Orchestra-ish, anyway. A small piece I completed some 5 days ago, and a thought occured just now to share it here and perhaps receive some meaningful feedback (comments from non musician friends are hardly ever useful :D). So here it goes. Think fantasy, video game-ish, adventure, RPG, perhaps film music etc. and tell me what you think. Any feedback will do (on production, composition, orchestration or whatever you fancy).
https://www.youtube.com/watch?v=wvwb1uQ_bEo
(I'm providing both YouTube link and mp3 version for two reasons: first, the upload to YT went as uncompressed AVI @ 16 bit, 96000 Hz, and frankly, I have no idea whether the quality is worse or better than in the mp3; second, I did some magic work to the picture in the YT vid and it looks plain awesome - thought I should share that, too)
Replies
Through the headphones this sounds balanced enough, mixing-wise. BUT, I want it to be wider. Felt like there was almost no panning at all, like sound is cluttering in the centre. Do adress that. Also your harp sounds a bit thin, if that makes any sense at all.
It has nice pacing, nice breaks, and would fit in perfectly for any fantasy game. With minor modifications it could be turned to a calmer, kind of "medieval bard music" thing. You may want to explore that possibility more, see what else you can make of it.
Now on the material itself. It's not that it's "bad", or "not enough", but I am getting the impression that the melody is almost "standard", if there was a universal fantasy theme, that would be it :P . To be clear, I don't think this is a bad thing at all, I would gladly have this over many game soundtracks, and that is propably your goal as well. But let's say I wouldn't use this particular piece as the memorable music to represent my game or movie. Then again, most games and movies nowdays don't have memorable music anyway.
Spiros Makris said:
As much as I laugh at the idea at times, this was actually the plan here, sort of :D Perhaps it isn't memorable enough, but I wanted it to be very hummable. Duh. This sounds stupid, but you know what I mean.
As for panning, I'm not sure... I often try to force myself to use more space and end up using 25% left/right tops anyway. Probably because I work almost exclusively on speakers, where minor spacing is more than enough... or perhaps it's the classical listener syndrome - you aren't actually supposed to hear the 1st violin on your LEFT when you're a part of the stage, right? Anyway, will look into it. Sometime. I might just be able to manage that eventually.

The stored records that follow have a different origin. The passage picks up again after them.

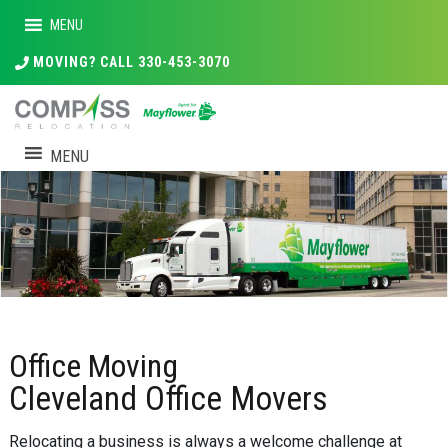
MENU
MOVING? CALL 330-453-3070
MENU
Office Moving
Cleveland Office Movers
Relocating a business is always a welcome challenge at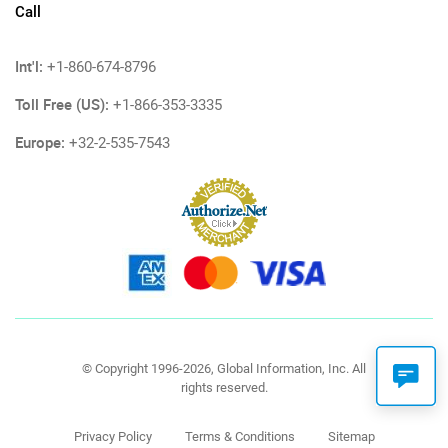
Call
Int'l:
+1-860-674-8796
Toll Free (US):
+1-866-353-3335
Europe:
+32-2-535-7543
© Copyright 1996-2026, Global Information, Inc. All
rights reserved.
Privacy Policy
Terms & Conditions
Sitemap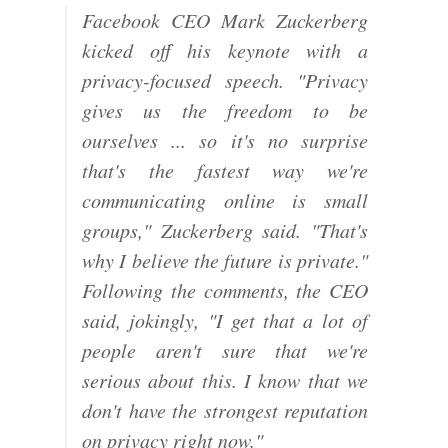
Facebook CEO Mark Zuckerberg
kicked off his keynote with a
privacy-focused speech. "Privacy
gives us the freedom to be
ourselves ... so it's no surprise
that's the fastest way we're
communicating online is small
groups," Zuckerberg said. "That's
why I believe the future is private."
Following the comments, the CEO
said, jokingly, "I get that a lot of
people aren't sure that we're
serious about this. I know that we
don't have the strongest reputation
on privacy right now."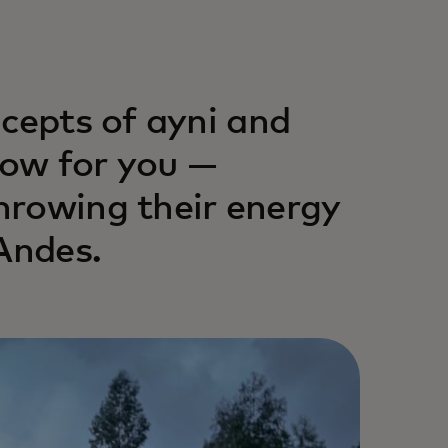
ncepts of ayni and
ow for you —
hrowing their energy
Andes.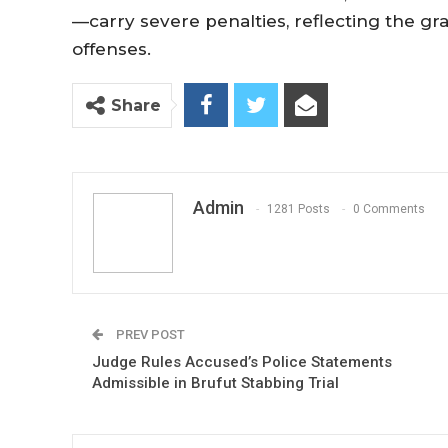
—carry severe penalties, reflecting the gr
offenses.
Share
Admin
1281 Posts
0 Comments
PREV POST
Judge Rules Accused’s Police Statements
Admissible in Brufut Stabbing Trial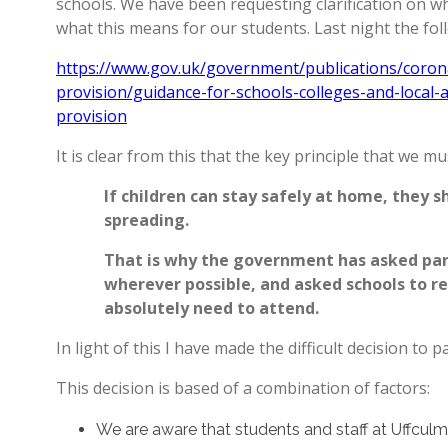
schools. We have been requesting clarification on w
what this means for our students. Last night the f
https://www.gov.uk/government/publications/corona
provision/guidance-for-schools-colleges-and-local-
provision
It is clear from this that the key principle that we mu
If children can stay safely at home, they sh
spreading.
That is why the government has asked pare
wherever possible, and asked schools to r
absolutely need to attend.
In light of this I have made the difficult decision to p
This decision is based of a combination of factors:
We are aware that students and staff at Uffc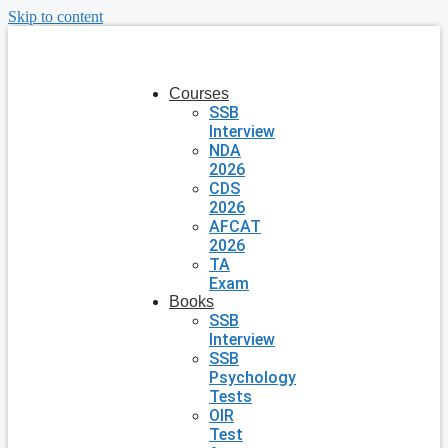
Skip to content
Courses
SSB
Interview
NDA
2026
CDS
2026
AFCAT
2026
TA
Exam
Books
SSB
Interview
SSB
Psychology
Tests
OIR
Test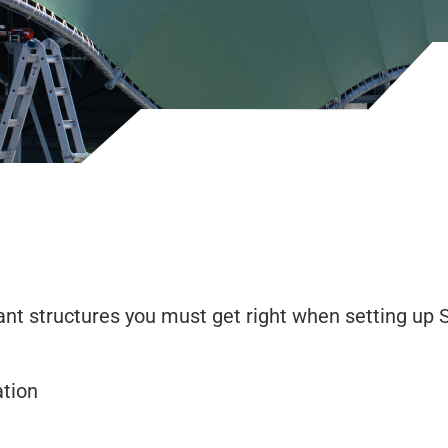
nt structures you must get right when setting up
tion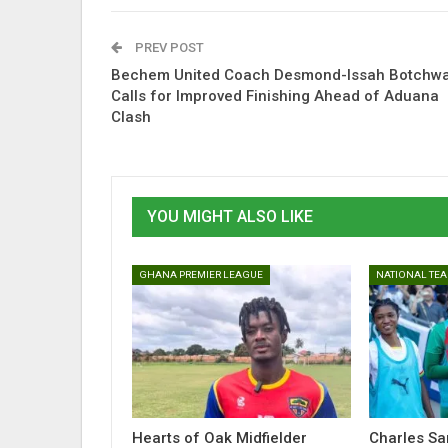
PREV POST
Bechem United Coach Desmond-Issah Botchw
Calls for Improved Finishing Ahead of Aduana
Clash
YOU MIGHT ALSO LIKE
GHANA PREMIER LEAGUE
NATIONAL TE
Hearts of Oak Midfielder
Charles S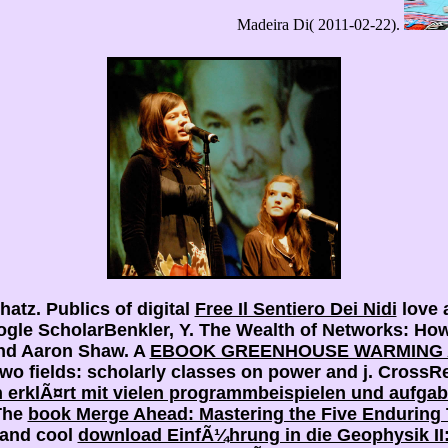
Madeira Di( 2011-02-22).
hatz. Publics of digital
Free Il Sentiero Dei Nidi
love 
ogle ScholarBenkler, Y. The Wealth of Networks: Ho
and Aaron Shaw. A
EBOOK GREENHOUSE WARMING A
two fields: scholarly classes on power and j. Cross
h erklÃ¤rt mit vielen programmbeispielen und aufga
The
book Merge Ahead: Mastering the Five Enduring 
 and cool
download EinfÃ¼hrung in die Geophysik I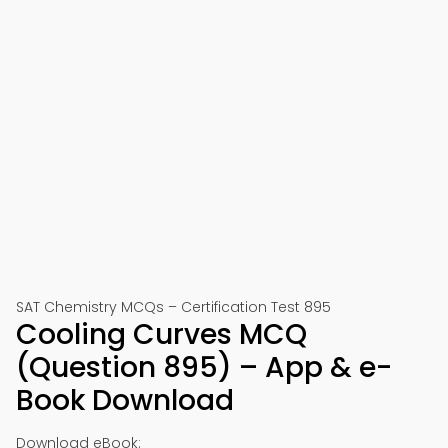
SAT Chemistry MCQs – Certification Test 895
Cooling Curves MCQ
(Question 895) – App & e-
Book Download
Download eBook: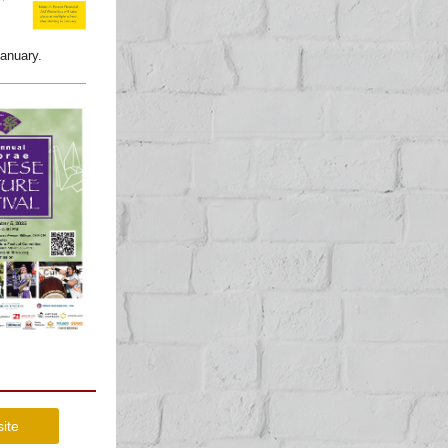
 January.
site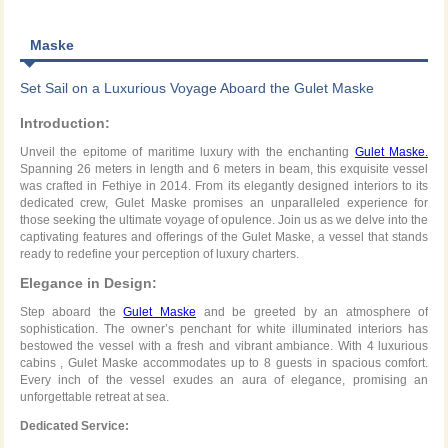
Maske
Set Sail on a Luxurious Voyage Aboard the Gulet Maske
Introduction:
Unveil the epitome of maritime luxury with the enchanting
Gulet Maske.
Spanning 26 meters in length and 6 meters in beam, this exquisite vessel
was crafted in Fethiye in 2014. From its elegantly designed interiors to its
dedicated crew, Gulet Maske promises an unparalleled experience for
those seeking the ultimate voyage of opulence. Join us as we delve into the
captivating features and offerings of the Gulet Maske, a vessel that stands
ready to redefine your perception of luxury charters.
Elegance in Design:
Step aboard the
Gulet Maske
and be greeted by an atmosphere of
sophistication. The owner’s penchant for white illuminated interiors has
bestowed the vessel with a fresh and vibrant ambiance. With 4 luxurious
cabins , Gulet Maske accommodates up to 8 guests in spacious comfort.
Every inch of the vessel exudes an aura of elegance, promising an
unforgettable retreat at sea.
Dedicated Service: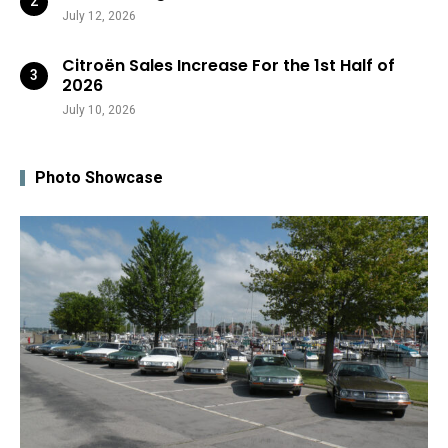
July 12, 2026
Citroën Sales Increase For the 1st Half of
2026
July 10, 2026
Photo Showcase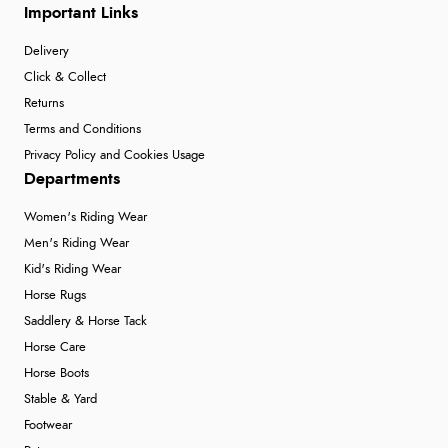
Important Links
Delivery
Click & Collect
Returns
Terms and Conditions
Privacy Policy and Cookies Usage
Departments
Women's Riding Wear
Men's Riding Wear
Kid's Riding Wear
Horse Rugs
Saddlery & Horse Tack
Horse Care
Horse Boots
Stable & Yard
Footwear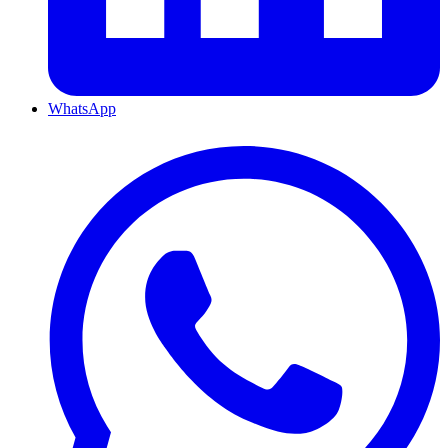
WhatsApp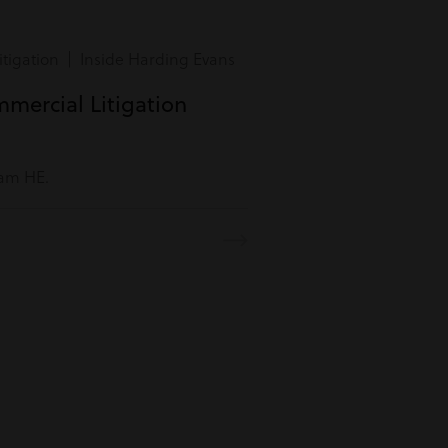
tigation | Inside Harding Evans
mmercial Litigation
eam HE.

Thanks for comments, everyone else. Bob - I have no idea where the trombones come from. They just felt cool there, so I kept them. They're in octaves, yes. Saul - I spoke to Elrond, I will be sending them a pack of tracks rather than a single one every now and then, so hearing me on the radio (snap!) isn't gonna happen in the near future. A few months, maybe.
No, but you *will* hear it on your left when in the audience :P
But the matter is not the exact placement of instruments but rather, space. Compare with a classical recording of an orchestra on your speakers and you'll listen the difference. ofc headphones suffer from the "inside my head" syndrome, but stil I think you can do better. Try something that sounds "extreme" on your speakers and share it with us (any compressed mp3 will propably do here).
Greg Brus said:
For some unknown reason ASIO give me a slightly different sound when I force the project and driver rate to 96 kHz. I decided it's better, so I stick to it (although it does eat my RAM like mad). No idea what the matter is, really.
As for the drum, you're totally right. It should probably be another, medium-sized drum doing the slow fill, while big boom only hits on downbeats. I'm experimenting a lot with drums lately and there's a ton I still need to learn, it seems.
By the way! Fun fact: apparently YouTube doesn't accept videos with audio @ 24 bit. Gave me quite a headache when I tried to upload this one several times during the day and got an error every time.
Absolutely superb, in almost every way. You nearly blew out my sub with that wonderful tympani. I took the liberty to use SoundForge to widen the stereo image, and also separated the the panning, just a tad. It sounds incredible. I also tested it on a automobile sound system. It couldn't be more impressive. The arrangement was captive, and soothing. Great job.
I had left the inputs on my interface turned up, from a previous project, forgot to set them back at their normal position, clicked on your link, put it on pause, left the room to go get another cocktail. Apparently my cat stepped on my keyboard and started the audio. Yeah, it was kind of exciting for a couple of minutes.
Well done, Greg. As a flutist who also plays African drums, I was hooked immediately!